Published 9:27 AM by with 0 comment

Weekending and Favorite Classical Music

Morning at park in the lovely cool
weather, her daredevil
ways among the playground,
swinging on bars and climbing
far too high for her mama's comfort.
I swallow my "be careful's"
knowing that she will gain more
confidence without my worries.
Unexpected visit from college;
he is always welcome.
We drink Turkish coffee 
and discuss Hemingway
and the lives of guitarists.
Beloved Aunty over for dinner.
Chat over tacos and my first time
eating lime meringue pie: yum,
oh my goodness yum.
Jazz festival: live music is the best!
Harmony dances to the beat
in the heat 
of the street.
Anniversary of our church: celebrate
with song, praise, worship,
picnic at a local park,
soccer and play and laughter
and conversation and love and good food.
I am singing with happiness.


My friend Devin tagged me to name my top ten favorite classical pieces of music.
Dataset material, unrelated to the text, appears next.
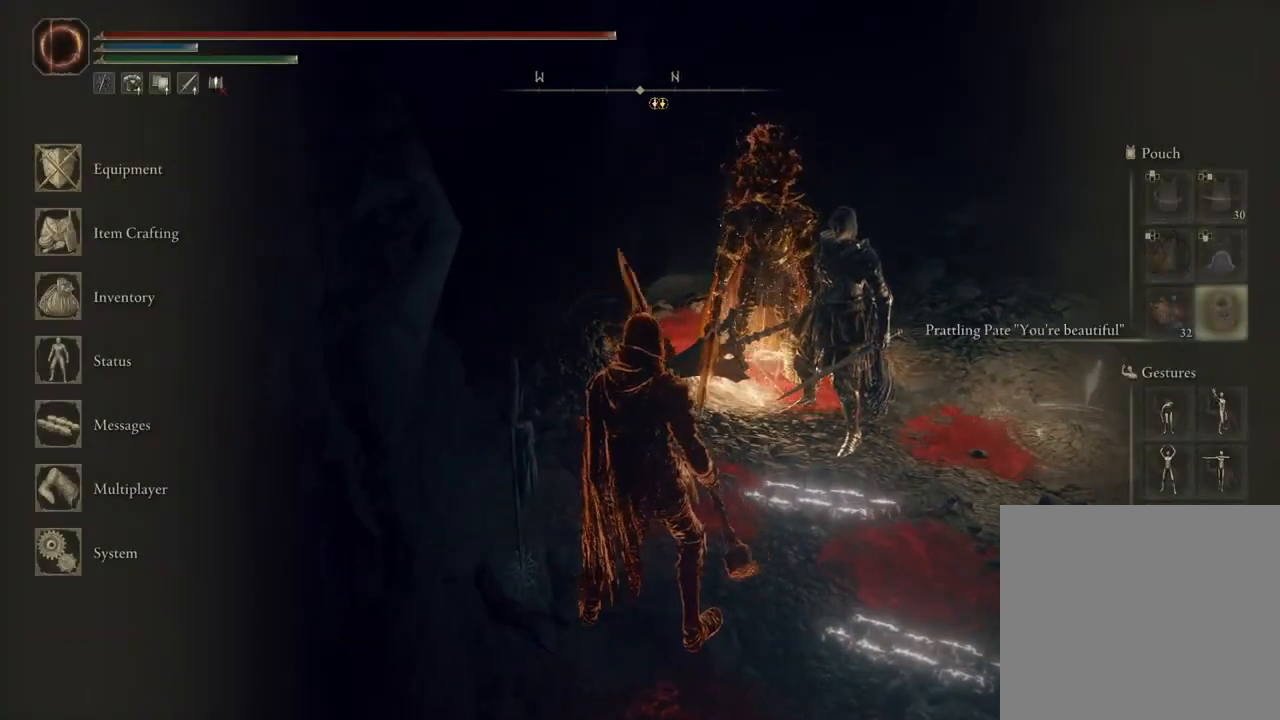
{"buttons": [], "left_stick": "center", "right_stick": "center", "events": [[33, "A", "up"]]}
Here's what I came up with this morning, although I'm sure if you asked me next week it would look a little different! These pieces never get old no matter how many times I listen to them. Most of them I have completely aurally memorized.

The Love for Three Oranges Suite, Prokofiev ~ A favorite since I was eleven years old. I have an entire fairy story imagined that goes along to this music. 
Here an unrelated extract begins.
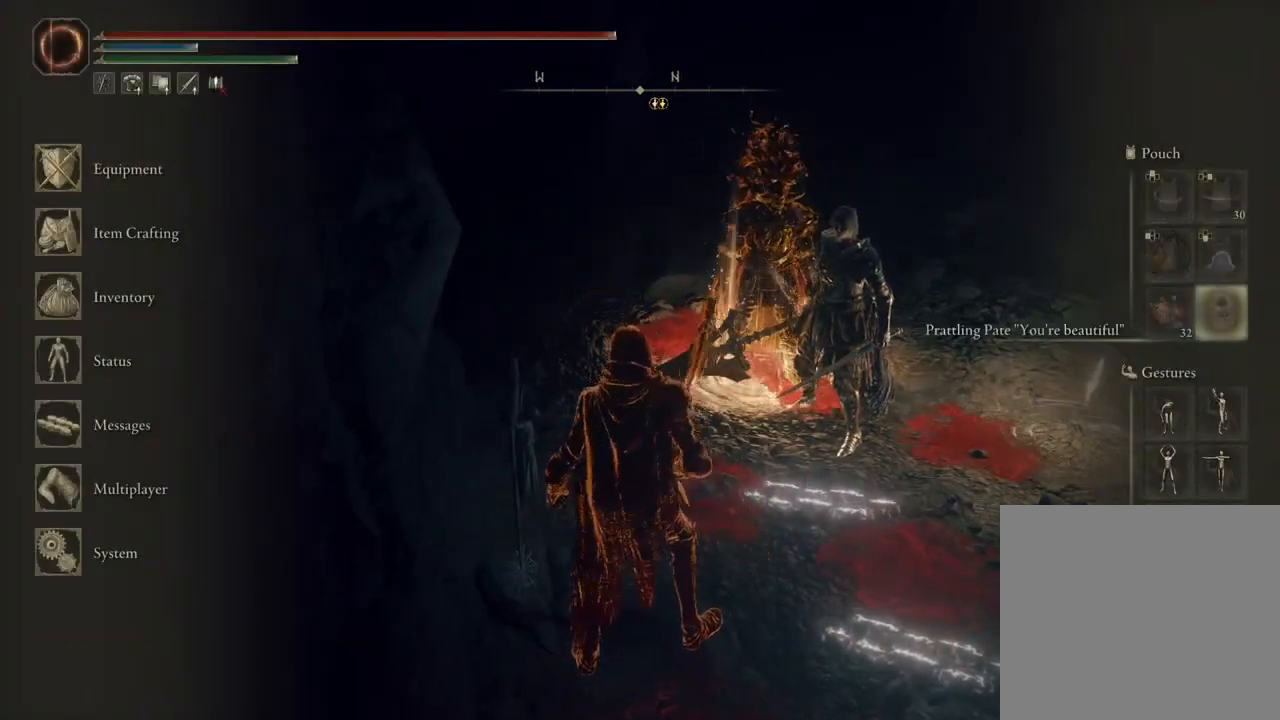
{"buttons": [], "left_stick": "center", "right_stick": "center", "events": [[333, "B", "down"], [467, "B", "up"]]}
The Four Seasons, Vivaldi ~ My earliest memory of classical music. We had a vinyl record of this that my mom would play when I was very young, probably in preschool.

Seventh Symphony, Beethoven ~ I have very good memories associated with this work. Also, its colors are brilliant!

Variations on a Moldovian Hora, Krouse ~ A classical guitar piece that always takes my breath away.

Scheherazade, Rimsky-Korsakov ~ Who wouldn't enjoy this incredible music?! 

In Search of Hidden Treasure, Margoshes ~ More of a neoclassical work. I heard it on the classical radio station a year ago and was so mesmerized that I stayed in my car to finish out the entire piece and was very late for a rehearsal. 

Piano Sonata No. 14, Beethoven ~ I love listening to this when I want to think. Or on rainy days. Or when it's snowing. Or at night. Or when I want to meditate. It's just beautiful.

The Seventeen Lyrics of Li-po, Partch ~ This one really pushes the boundaries of the definition of "classical" music. It is very much a modern work! But since it's for voice and viola, I'm still going to put it in this list. I am in love with the melodies. It has such a hauntingly wonderful sound.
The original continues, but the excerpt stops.